MATERIALS PROVIDED below:

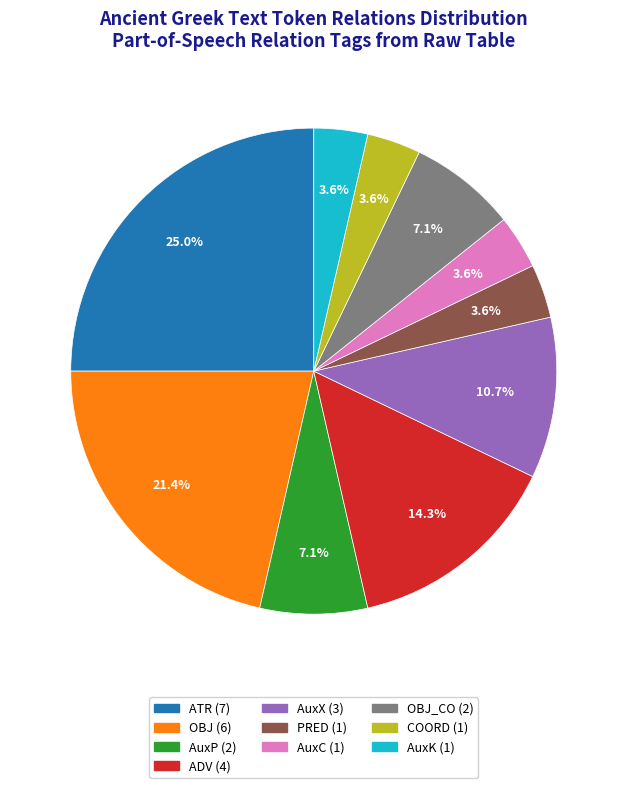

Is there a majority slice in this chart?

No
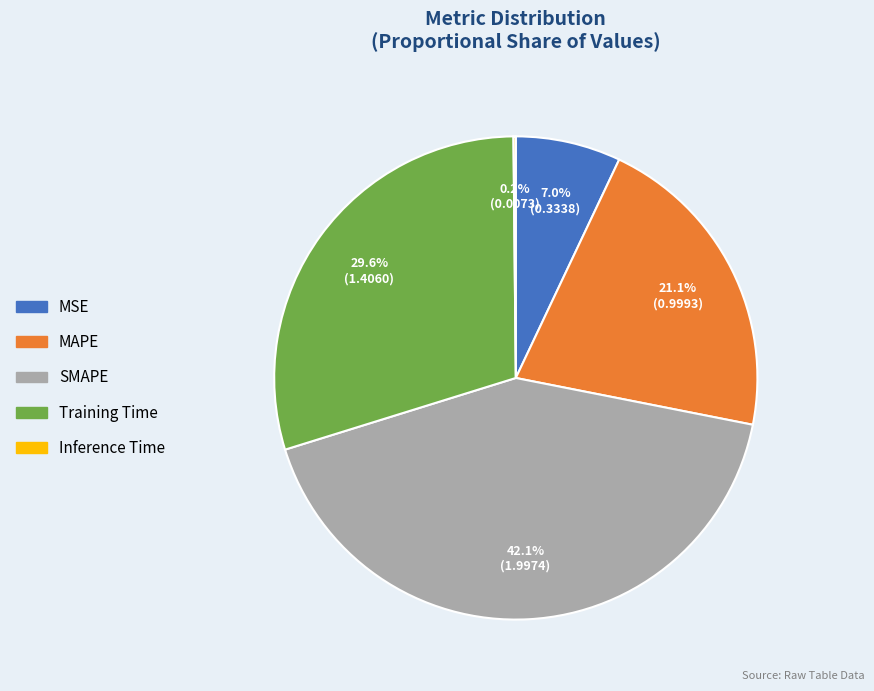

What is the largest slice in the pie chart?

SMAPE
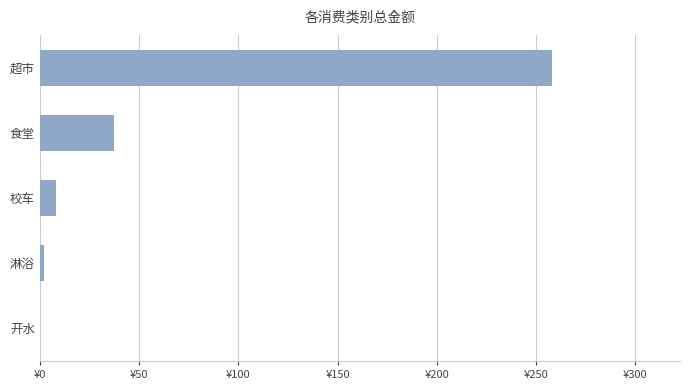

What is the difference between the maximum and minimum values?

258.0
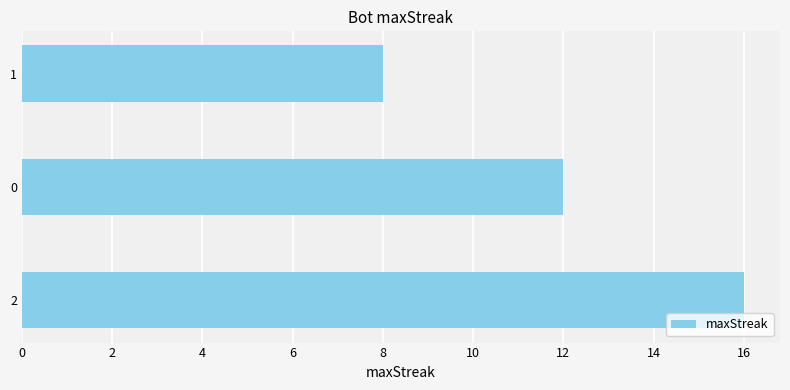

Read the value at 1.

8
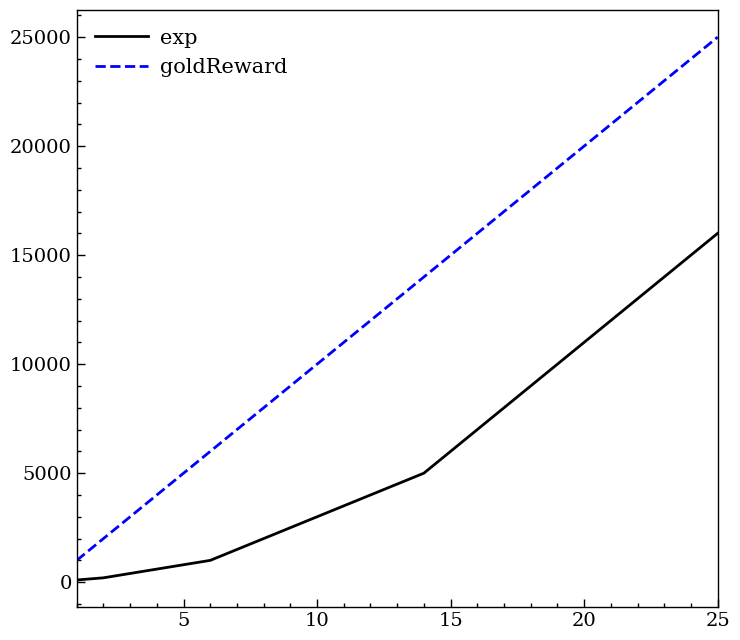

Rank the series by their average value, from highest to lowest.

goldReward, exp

End of MATERIALS PROVIDED.

INSTRUCTIONS TO FOLLOW: Give every line of the data above as a Markdown table with the columns "Row" and "Text", one line per row. Leave out the blank lines and the pictures.

OUTPUT OF THE TASK:
| Row | Text |
|---|---|
| 1 | Is there a majority slice in this chart? |
| 2 | No |
| 3 | What is the largest slice in the pie chart? |
| 4 | SMAPE |
| 5 | What is the difference between the maximum and minimum values? |
| 6 | 258.0 |
| 7 | Read the value at 1. |
| 8 | 8 |
| 9 | Rank the series by their average value, from highest to lowest. |
| 10 | goldReward, exp |